Il cosiddetto “water footprint” (o impronta idrica) è un indicatore del consumo diretto e indiretto di acqua dolce da parte di un consumatore singolo, una comunità o un’azienda; e rappresenta il volume totale di acqua dolce utilizzata per produrre beni e servizi, misurata in termini di volumi consumati (evaporati o incorporati in un prodotto) e inquinati per unità di tempo.
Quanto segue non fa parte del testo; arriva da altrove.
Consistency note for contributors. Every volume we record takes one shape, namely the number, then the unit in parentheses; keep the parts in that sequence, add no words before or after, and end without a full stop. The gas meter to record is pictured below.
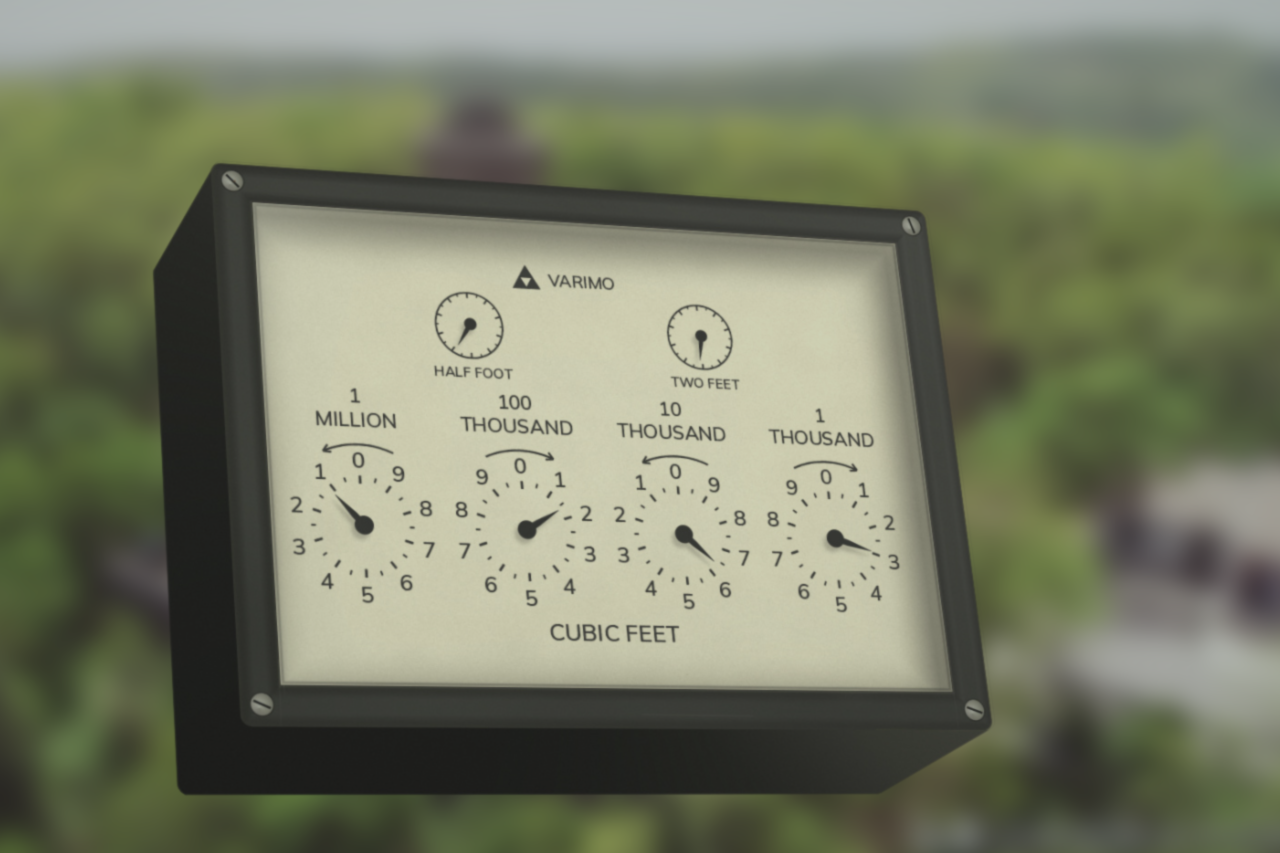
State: 116300 (ft³)
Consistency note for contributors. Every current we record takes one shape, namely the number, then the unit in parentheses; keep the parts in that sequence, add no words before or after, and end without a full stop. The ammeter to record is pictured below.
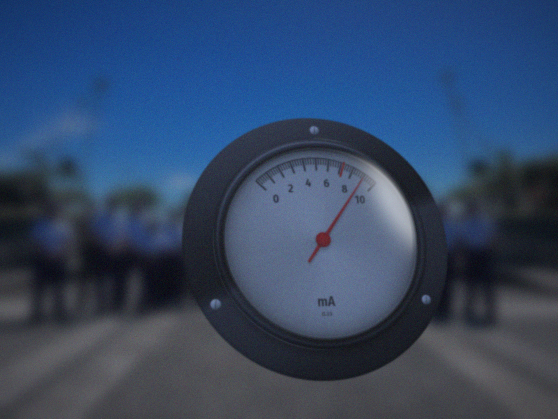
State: 9 (mA)
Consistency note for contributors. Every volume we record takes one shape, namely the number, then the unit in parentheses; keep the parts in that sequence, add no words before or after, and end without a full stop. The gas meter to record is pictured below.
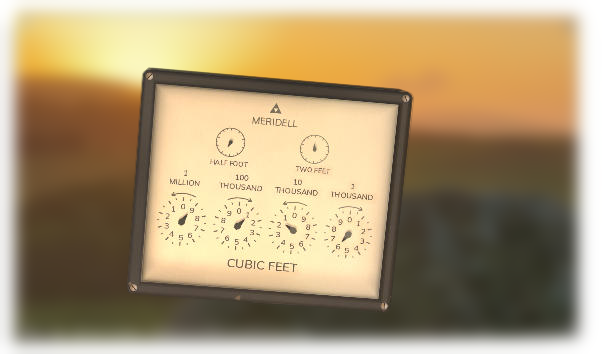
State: 911600 (ft³)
Alla luce di questa definizione, diventa chiaro quanto sia prioritario il tema della scarsità d’acqua, un problema urgente da affrontare per individuare modi alternativi di riutilizzo e riciclo dell’acqua.
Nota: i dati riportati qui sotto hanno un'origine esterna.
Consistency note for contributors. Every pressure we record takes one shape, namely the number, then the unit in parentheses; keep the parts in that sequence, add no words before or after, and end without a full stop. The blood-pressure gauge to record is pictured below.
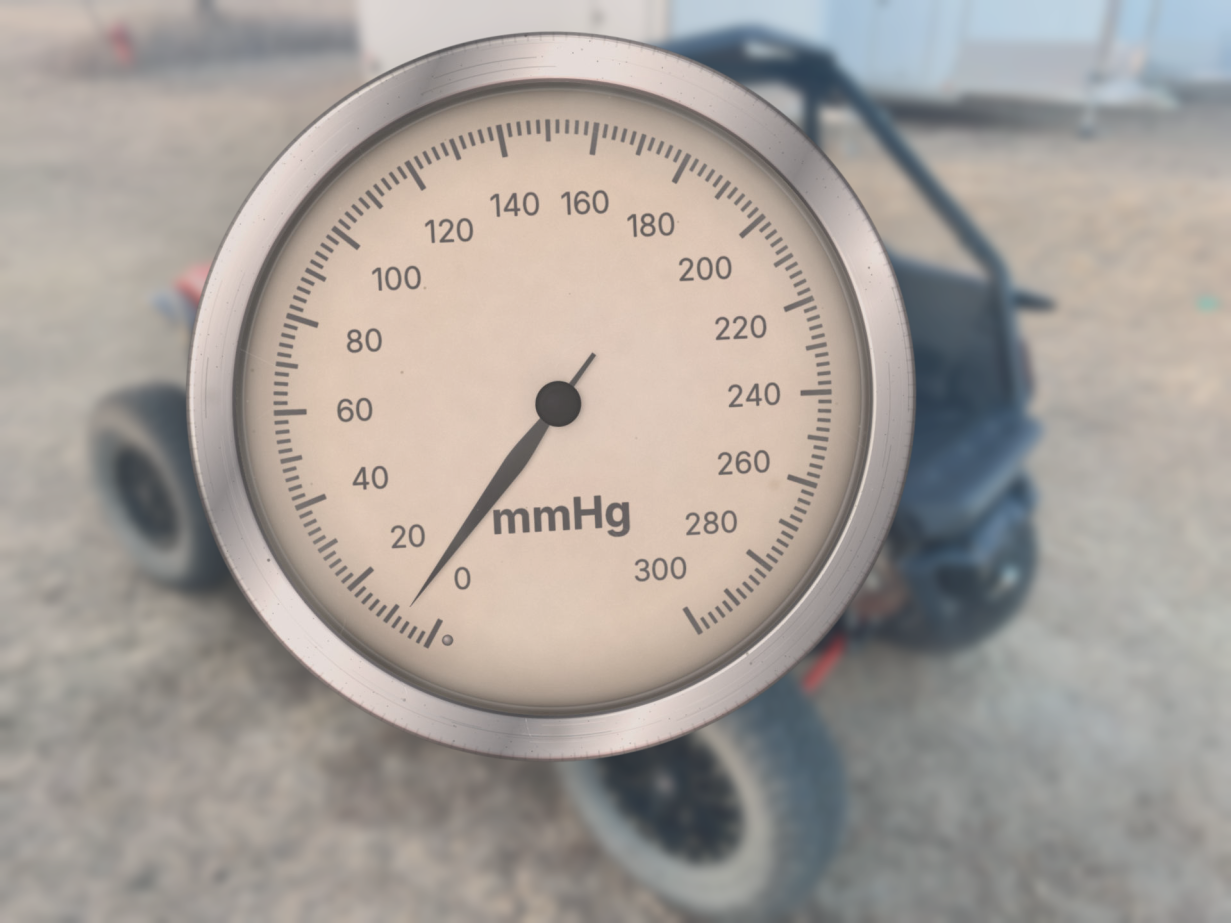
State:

La città australiana di Perth, per esempio, sta lavorando molto in questi termini grazie al Woodman Point Water Resource Facility (realizzato dalla “Integrate JV”, joint venture guidata dalla società Clough del Gruppo Webuild), un impianto che tratta ogni giorno fino a 150 milioni di litri di acque reflue provenienti da quasi 900.000 case e aziende, trasformandole in prodotti utili come mangimi, biogas e fertilizzanti.
In un contesto globale in cui più di 2.7 miliardi di persone si trovano a convivere con il problema della scarsità d’acqua per almeno un mese all’anno, è importante comprendere la nostra impronta idrica, ovvero quanta acqua utilizziamo direttamente e indirettamente.
Quale attività dell’uomo ha l’impronta idrica più importante? Al primo posto l’agricoltura, che incide per il 70% sul consumo di acqua (soprattutto per la produzione di cibo), mentre l’industria (con il 19%) è il secondo più grande utilizzatore. Segue poi l’uso domestico: nei Paesi sviluppati, le persone possono consumare fino a 5.000 litri di acqua al giorno. Sorprendentemente, il 90% dell’acqua che utilizziamo è per noi invisibile: si chiama acqua virtuale e viene usata per la produzione di merci, elettricità, prodotti della manifattura e soprattutto del cibo che consumiamo. Basti pensare che servono più di 5.000 litri d’acqua per una semplice bistecca di 300 g.